══ Excerpted data ══

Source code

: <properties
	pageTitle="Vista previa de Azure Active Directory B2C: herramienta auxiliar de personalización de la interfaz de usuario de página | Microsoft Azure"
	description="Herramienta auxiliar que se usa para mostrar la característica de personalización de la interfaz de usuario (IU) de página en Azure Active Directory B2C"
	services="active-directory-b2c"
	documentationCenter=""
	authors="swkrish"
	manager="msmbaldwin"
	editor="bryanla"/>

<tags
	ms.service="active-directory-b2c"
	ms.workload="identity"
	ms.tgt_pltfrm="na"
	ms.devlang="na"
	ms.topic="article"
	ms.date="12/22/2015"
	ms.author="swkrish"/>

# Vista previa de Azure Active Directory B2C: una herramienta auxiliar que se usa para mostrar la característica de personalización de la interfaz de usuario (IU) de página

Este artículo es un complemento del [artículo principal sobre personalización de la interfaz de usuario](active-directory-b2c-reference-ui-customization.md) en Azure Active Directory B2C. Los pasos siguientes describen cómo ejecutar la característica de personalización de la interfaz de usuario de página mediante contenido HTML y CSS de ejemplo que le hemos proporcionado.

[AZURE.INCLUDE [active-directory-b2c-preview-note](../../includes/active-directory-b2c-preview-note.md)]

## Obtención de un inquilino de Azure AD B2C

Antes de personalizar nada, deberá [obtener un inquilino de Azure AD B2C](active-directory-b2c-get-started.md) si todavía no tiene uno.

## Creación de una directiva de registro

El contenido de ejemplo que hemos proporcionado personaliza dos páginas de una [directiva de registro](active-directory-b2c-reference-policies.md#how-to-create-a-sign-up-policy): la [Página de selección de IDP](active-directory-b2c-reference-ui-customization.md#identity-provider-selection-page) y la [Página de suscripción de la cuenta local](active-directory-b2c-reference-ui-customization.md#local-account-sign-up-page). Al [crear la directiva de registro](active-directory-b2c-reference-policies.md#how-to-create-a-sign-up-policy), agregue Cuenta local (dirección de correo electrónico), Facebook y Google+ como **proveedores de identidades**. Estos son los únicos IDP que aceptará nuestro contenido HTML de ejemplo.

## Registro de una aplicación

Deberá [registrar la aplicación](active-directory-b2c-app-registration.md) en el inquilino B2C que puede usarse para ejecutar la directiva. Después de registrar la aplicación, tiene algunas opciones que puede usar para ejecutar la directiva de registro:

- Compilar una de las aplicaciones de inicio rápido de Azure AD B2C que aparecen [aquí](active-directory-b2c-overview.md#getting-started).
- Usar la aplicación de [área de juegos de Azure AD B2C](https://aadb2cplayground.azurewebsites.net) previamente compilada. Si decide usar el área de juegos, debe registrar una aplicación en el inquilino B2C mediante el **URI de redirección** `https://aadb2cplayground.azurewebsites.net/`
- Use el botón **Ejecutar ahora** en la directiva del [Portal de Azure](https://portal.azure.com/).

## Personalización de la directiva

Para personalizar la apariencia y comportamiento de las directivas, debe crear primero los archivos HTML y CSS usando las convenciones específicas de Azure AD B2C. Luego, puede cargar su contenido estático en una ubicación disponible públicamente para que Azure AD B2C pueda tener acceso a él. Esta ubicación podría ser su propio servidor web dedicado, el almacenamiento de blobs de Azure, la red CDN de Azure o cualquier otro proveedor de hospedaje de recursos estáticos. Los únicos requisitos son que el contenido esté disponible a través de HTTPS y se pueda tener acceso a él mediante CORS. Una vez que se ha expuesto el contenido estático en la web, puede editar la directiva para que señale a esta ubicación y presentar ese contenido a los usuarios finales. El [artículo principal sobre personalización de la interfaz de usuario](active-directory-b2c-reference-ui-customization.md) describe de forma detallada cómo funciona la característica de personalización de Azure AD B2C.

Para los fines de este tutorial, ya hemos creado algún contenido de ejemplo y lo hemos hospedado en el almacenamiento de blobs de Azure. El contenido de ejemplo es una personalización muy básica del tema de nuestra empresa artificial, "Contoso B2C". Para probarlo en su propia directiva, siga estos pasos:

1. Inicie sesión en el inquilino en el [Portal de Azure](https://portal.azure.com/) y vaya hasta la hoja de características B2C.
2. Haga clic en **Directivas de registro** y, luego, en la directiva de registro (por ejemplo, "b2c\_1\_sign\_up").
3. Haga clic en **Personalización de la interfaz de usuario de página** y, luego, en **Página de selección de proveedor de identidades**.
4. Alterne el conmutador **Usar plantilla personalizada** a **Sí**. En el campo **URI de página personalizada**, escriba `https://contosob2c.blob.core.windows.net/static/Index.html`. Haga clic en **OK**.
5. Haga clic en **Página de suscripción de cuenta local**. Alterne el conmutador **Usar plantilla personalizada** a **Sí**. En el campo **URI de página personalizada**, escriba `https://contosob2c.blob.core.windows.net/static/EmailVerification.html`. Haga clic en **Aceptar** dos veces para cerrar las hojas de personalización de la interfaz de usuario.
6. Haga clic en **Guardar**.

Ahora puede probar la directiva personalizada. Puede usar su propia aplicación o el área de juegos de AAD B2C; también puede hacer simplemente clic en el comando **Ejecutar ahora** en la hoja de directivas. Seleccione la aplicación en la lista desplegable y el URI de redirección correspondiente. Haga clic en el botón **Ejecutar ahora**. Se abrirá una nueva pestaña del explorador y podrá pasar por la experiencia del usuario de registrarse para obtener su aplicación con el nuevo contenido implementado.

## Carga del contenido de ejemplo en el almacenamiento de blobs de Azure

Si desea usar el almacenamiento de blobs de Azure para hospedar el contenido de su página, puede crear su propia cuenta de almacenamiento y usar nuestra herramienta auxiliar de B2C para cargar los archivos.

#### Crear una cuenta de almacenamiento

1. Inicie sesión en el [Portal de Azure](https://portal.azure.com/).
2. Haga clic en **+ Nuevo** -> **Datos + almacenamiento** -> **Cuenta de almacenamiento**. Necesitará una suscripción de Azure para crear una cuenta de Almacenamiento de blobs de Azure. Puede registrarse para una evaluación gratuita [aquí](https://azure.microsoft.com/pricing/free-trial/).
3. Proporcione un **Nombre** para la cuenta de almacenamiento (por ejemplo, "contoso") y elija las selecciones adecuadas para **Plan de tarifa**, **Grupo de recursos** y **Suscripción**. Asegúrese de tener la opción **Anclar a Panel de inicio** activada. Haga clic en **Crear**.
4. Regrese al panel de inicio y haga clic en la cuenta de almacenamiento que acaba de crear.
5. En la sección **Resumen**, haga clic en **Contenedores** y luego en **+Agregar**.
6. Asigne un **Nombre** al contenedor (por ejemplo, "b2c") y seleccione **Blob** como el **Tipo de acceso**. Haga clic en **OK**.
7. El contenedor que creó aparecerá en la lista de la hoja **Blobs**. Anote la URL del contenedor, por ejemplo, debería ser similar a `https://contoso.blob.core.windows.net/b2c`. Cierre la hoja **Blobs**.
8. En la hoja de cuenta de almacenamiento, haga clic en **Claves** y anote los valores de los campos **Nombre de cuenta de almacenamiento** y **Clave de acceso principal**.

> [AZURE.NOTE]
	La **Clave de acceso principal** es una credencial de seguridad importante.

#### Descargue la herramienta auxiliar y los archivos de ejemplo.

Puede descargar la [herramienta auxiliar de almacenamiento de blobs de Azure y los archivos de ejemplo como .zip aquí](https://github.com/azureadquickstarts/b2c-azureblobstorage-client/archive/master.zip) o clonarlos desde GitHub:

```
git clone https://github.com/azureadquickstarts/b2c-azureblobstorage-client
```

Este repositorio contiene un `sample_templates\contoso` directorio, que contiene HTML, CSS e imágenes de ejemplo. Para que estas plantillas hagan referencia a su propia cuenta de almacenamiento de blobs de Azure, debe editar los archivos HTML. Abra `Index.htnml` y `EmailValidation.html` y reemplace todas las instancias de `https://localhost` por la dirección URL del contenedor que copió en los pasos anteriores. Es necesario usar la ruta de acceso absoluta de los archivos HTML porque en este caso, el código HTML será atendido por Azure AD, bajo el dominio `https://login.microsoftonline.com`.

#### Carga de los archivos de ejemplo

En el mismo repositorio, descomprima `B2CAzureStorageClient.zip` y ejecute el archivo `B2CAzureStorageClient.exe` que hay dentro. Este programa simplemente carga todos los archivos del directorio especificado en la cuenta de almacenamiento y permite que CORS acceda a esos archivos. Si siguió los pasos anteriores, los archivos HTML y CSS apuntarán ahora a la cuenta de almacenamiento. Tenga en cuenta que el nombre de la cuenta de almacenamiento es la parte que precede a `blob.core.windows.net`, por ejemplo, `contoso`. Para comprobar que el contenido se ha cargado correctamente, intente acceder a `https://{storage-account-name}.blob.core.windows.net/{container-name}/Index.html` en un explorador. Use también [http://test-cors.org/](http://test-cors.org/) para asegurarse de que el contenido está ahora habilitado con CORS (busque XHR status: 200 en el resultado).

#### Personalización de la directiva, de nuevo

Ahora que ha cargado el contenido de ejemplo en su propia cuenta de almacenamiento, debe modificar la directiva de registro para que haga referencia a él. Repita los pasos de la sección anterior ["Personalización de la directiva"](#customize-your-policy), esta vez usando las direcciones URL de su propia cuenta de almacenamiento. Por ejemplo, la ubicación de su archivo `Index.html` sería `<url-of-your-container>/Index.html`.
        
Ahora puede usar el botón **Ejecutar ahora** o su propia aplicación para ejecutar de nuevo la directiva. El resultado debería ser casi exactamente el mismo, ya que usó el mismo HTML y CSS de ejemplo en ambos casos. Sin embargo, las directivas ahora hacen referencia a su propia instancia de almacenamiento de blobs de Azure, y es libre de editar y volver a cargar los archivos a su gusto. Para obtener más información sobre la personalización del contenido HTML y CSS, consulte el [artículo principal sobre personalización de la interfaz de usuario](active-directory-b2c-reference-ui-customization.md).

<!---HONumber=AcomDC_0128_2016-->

═══

## What you need to do:
Find where the line with "- Compilar una" sits in the material above, then copy exactly from it through the line with "- Usar la aplicación". Add no other line.

## Exercise response:
- Compilar una de las aplicaciones de inicio rápido de Azure AD B2C que aparecen [aquí](active-directory-b2c-overview.md#getting-started).
- Usar la aplicación de [área de juegos de Azure AD B2C](https://aadb2cplayground.azurewebsites.net) previamente compilada. Si decide usar el área de juegos, debe registrar una aplicación en el inquilino B2C mediante el **URI de redirección** `https://aadb2cplayground.azurewebsites.net/`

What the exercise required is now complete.